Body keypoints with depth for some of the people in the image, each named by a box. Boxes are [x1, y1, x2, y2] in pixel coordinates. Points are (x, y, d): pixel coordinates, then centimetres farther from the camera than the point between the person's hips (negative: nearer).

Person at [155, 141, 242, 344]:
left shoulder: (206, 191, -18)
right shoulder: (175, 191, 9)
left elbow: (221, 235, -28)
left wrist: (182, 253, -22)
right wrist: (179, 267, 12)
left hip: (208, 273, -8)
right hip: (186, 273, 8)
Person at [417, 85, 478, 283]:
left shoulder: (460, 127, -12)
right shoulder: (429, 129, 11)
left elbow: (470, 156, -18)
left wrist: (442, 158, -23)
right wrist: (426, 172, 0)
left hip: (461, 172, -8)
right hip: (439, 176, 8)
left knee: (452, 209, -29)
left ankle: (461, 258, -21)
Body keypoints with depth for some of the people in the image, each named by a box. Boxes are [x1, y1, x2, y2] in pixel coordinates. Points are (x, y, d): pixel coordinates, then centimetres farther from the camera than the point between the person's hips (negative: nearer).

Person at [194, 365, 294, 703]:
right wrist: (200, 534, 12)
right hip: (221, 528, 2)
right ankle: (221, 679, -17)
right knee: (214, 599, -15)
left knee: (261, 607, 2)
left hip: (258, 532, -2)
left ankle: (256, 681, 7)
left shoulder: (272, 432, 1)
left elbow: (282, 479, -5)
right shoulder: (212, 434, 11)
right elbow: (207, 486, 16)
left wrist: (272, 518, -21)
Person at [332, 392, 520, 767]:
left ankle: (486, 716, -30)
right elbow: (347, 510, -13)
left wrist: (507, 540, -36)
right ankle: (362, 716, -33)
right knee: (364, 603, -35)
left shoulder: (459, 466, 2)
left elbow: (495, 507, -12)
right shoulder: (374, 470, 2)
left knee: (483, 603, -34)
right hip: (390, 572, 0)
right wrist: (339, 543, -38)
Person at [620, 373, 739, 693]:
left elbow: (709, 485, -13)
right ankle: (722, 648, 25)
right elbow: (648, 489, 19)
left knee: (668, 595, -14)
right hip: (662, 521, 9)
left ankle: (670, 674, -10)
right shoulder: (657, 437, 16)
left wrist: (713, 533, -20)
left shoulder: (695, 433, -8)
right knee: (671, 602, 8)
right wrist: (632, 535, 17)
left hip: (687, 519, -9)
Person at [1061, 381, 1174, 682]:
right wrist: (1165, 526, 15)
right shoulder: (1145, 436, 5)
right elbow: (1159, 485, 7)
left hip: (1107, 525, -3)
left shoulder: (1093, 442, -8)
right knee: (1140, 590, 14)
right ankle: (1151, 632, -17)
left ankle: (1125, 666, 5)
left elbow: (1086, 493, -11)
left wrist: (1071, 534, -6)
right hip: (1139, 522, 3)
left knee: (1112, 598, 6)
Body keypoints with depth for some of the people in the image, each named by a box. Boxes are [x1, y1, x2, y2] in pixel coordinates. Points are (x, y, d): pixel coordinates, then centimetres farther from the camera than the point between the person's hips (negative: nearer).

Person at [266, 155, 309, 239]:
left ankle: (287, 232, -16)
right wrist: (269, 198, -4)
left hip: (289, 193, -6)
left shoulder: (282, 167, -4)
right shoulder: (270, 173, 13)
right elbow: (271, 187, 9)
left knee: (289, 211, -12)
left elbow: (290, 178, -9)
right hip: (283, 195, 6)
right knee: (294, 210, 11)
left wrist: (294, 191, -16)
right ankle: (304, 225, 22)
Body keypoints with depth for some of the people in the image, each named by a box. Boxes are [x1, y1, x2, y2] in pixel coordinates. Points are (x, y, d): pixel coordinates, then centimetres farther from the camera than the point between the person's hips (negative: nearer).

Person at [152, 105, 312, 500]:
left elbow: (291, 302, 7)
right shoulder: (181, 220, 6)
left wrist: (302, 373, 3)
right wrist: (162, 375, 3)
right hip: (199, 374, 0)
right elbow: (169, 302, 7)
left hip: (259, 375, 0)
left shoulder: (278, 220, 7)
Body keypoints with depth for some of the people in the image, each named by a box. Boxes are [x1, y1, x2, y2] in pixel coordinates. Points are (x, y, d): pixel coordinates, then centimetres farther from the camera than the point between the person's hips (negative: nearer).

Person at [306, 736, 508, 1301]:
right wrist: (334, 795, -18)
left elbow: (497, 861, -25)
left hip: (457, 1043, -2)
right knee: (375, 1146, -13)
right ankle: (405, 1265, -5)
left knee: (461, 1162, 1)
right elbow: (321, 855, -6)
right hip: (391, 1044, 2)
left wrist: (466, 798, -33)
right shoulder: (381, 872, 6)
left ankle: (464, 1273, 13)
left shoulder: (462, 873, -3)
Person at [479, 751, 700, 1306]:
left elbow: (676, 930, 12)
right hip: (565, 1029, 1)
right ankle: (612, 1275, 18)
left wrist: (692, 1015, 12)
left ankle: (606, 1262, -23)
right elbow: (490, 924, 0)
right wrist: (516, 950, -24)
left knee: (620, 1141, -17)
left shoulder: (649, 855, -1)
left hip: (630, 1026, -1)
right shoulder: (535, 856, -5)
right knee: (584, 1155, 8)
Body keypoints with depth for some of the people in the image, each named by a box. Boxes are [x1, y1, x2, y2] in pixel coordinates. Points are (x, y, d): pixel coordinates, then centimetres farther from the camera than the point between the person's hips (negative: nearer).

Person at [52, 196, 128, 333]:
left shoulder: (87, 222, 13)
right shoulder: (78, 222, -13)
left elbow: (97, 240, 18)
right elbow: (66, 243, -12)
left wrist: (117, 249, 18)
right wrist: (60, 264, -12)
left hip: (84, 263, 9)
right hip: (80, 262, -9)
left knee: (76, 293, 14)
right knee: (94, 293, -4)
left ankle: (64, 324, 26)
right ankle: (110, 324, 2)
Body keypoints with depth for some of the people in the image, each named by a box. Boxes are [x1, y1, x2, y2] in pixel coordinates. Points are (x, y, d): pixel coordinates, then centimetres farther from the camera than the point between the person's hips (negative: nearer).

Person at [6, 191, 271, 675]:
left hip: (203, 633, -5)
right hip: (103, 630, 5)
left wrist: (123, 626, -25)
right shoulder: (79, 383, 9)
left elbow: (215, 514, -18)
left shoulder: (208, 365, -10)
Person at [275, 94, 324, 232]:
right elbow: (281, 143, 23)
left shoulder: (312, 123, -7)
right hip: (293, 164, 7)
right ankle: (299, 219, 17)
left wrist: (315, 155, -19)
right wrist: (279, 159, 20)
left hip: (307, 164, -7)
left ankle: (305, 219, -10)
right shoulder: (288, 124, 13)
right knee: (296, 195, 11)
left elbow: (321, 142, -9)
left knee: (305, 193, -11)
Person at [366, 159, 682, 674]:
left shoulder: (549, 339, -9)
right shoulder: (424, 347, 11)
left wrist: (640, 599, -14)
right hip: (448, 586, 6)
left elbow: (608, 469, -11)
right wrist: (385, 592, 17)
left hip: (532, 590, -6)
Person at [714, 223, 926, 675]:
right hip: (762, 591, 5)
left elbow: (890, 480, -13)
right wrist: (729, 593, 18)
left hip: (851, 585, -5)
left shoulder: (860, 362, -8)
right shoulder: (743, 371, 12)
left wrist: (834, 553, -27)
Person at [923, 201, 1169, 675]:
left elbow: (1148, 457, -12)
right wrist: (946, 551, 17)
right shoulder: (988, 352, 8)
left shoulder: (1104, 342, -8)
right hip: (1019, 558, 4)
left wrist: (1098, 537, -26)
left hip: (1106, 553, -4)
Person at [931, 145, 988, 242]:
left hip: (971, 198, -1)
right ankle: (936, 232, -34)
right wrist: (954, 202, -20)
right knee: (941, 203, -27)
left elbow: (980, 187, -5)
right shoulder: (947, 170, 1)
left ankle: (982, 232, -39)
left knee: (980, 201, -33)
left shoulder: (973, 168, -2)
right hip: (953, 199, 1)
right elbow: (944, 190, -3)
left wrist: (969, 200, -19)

________________

The required answer is the exact run of lines above starting at the line with "left wrist: (272, 518, -21)" and ending at the line with "left knee: (1112, 598, 6)", with both ends present.

## [RESULT BELOW]
left wrist: (272, 518, -21)
Person at [332, 392, 520, 767]:
left ankle: (486, 716, -30)
right elbow: (347, 510, -13)
left wrist: (507, 540, -36)
right ankle: (362, 716, -33)
right knee: (364, 603, -35)
left shoulder: (459, 466, 2)
left elbow: (495, 507, -12)
right shoulder: (374, 470, 2)
left knee: (483, 603, -34)
right hip: (390, 572, 0)
right wrist: (339, 543, -38)
Person at [620, 373, 739, 693]:
left elbow: (709, 485, -13)
right ankle: (722, 648, 25)
right elbow: (648, 489, 19)
left knee: (668, 595, -14)
right hip: (662, 521, 9)
left ankle: (670, 674, -10)
right shoulder: (657, 437, 16)
left wrist: (713, 533, -20)
left shoulder: (695, 433, -8)
right knee: (671, 602, 8)
right wrist: (632, 535, 17)
left hip: (687, 519, -9)
Person at [1061, 381, 1174, 682]:
right wrist: (1165, 526, 15)
right shoulder: (1145, 436, 5)
right elbow: (1159, 485, 7)
left hip: (1107, 525, -3)
left shoulder: (1093, 442, -8)
right knee: (1140, 590, 14)
right ankle: (1151, 632, -17)
left ankle: (1125, 666, 5)
left elbow: (1086, 493, -11)
left wrist: (1071, 534, -6)
right hip: (1139, 522, 3)
left knee: (1112, 598, 6)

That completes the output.